### EXERCISE OBJECTIVE:
From the records below, copy out exactly the lines from the one containing "- Causal masking" to the one containing "- Lors de l'upgrade", both included. Add nothing else.

__________

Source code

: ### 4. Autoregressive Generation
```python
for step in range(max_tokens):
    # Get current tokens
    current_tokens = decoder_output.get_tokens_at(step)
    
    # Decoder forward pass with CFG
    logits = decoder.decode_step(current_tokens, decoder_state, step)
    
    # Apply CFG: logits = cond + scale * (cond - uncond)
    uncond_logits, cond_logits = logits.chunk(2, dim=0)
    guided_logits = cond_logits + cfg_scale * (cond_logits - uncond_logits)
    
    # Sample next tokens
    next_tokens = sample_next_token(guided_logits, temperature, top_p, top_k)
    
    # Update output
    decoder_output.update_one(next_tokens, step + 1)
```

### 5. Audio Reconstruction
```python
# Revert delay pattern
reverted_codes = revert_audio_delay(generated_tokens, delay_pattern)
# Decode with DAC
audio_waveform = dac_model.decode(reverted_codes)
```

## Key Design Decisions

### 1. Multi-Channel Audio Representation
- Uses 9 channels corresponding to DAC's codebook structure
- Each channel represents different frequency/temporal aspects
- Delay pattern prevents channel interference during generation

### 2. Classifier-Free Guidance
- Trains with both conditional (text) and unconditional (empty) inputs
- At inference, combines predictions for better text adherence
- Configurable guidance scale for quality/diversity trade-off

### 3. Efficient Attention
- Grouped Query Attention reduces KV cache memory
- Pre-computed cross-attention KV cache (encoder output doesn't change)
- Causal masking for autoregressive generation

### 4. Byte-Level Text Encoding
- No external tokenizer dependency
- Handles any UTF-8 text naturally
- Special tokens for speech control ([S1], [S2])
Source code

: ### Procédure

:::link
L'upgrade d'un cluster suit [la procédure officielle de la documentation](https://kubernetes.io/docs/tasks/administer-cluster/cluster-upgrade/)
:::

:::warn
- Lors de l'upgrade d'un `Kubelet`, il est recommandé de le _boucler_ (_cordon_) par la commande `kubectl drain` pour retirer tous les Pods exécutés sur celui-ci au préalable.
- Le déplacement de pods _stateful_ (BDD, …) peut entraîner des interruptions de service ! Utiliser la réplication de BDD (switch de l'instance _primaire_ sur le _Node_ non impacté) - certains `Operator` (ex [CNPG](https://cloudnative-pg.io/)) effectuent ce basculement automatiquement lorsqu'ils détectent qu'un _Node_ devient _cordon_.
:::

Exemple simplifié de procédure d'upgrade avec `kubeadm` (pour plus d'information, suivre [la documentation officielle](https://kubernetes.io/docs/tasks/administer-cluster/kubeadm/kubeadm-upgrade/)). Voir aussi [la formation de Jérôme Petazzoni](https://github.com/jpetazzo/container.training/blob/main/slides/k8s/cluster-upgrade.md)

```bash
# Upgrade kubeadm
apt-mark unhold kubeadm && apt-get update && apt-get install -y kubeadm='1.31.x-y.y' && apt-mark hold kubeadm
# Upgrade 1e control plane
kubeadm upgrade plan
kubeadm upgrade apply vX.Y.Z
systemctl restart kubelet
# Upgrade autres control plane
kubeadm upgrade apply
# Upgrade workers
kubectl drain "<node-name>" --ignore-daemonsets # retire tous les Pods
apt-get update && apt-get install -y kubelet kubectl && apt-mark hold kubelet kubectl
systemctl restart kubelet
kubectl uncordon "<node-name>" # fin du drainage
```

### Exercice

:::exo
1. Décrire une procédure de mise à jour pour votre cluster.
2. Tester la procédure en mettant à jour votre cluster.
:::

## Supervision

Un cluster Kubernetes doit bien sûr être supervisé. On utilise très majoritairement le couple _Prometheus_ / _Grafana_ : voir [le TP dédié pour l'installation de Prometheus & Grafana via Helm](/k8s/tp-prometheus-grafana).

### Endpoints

__________

### SOLUTION FOR THIS EXERCISE:
- Causal masking for autoregressive generation

### 4. Byte-Level Text Encoding
- No external tokenizer dependency
- Handles any UTF-8 text naturally
- Special tokens for speech control ([S1], [S2])
Source code

: ### Procédure

:::link
L'upgrade d'un cluster suit [la procédure officielle de la documentation](https://kubernetes.io/docs/tasks/administer-cluster/cluster-upgrade/)
:::

:::warn
- Lors de l'upgrade d'un `Kubelet`, il est recommandé de le _boucler_ (_cordon_) par la commande `kubectl drain` pour retirer tous les Pods exécutés sur celui-ci au préalable.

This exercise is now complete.